**WORK INSTRUCTION**.
Convert the text read from the pages in the records below into a JSON list of strings, one string per line, skipping blank lines. Leave the pictures out of the answer.

- Opening Delimiter -

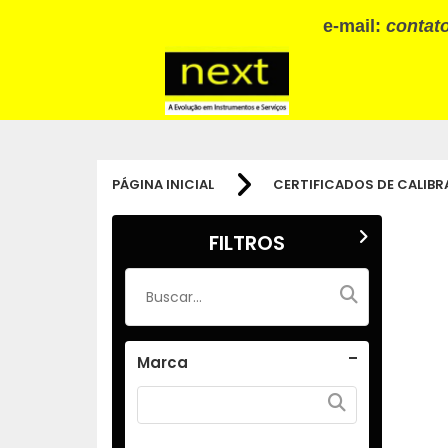
e-mail:
contat
PÁGINA INICIAL
CERTIFICADOS DE CALIB
FILTROS
Marca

- Closing Delimiter -

**WRITTEN RESPONSE**.
[
  "e-mail:",
  "contat",
  "PÁGINA INICIAL",
  "CERTIFICADOS DE CALIB",
  "FILTROS",
  "Marca"
]